# [WORK ORDER]
In the records below, set down unchanged the stretch from the line that contains "ètement, le CBD" through the line that contains "tions les plus", including both of those lines.
-*-
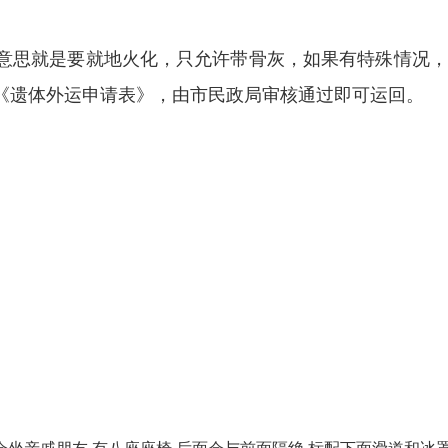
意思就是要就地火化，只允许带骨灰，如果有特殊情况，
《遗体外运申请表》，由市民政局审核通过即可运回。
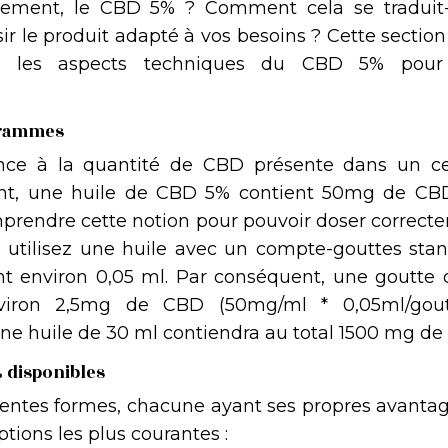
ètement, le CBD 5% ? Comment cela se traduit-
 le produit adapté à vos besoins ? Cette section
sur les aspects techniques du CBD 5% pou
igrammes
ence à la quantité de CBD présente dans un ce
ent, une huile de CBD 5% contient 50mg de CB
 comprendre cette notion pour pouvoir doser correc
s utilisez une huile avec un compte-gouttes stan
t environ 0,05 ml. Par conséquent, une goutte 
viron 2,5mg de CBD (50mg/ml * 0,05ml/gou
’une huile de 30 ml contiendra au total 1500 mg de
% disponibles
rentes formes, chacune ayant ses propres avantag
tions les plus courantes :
-*-
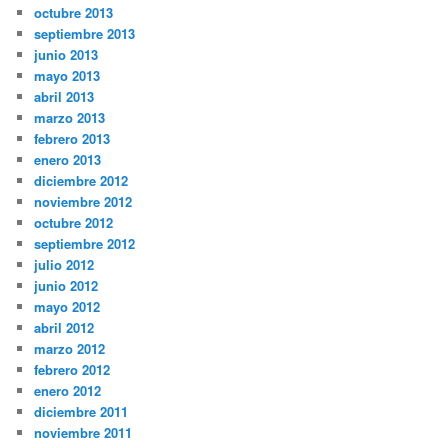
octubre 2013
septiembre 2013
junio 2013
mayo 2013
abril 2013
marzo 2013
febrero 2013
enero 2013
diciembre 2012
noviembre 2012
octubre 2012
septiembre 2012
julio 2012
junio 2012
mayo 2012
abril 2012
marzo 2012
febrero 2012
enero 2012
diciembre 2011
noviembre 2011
-*-
# [SOLUTION TO THIS EXERCISE]
ètement, le CBD 5% ? Comment cela se traduit-
 le produit adapté à vos besoins ? Cette section
sur les aspects techniques du CBD 5% pou
igrammes
ence à la quantité de CBD présente dans un ce
ent, une huile de CBD 5% contient 50mg de CB
 comprendre cette notion pour pouvoir doser correc
s utilisez une huile avec un compte-gouttes stan
t environ 0,05 ml. Par conséquent, une goutte 
viron 2,5mg de CBD (50mg/ml * 0,05ml/gou
’une huile de 30 ml contiendra au total 1500 mg de
% disponibles
rentes formes, chacune ayant ses propres avantag
tions les plus courantes :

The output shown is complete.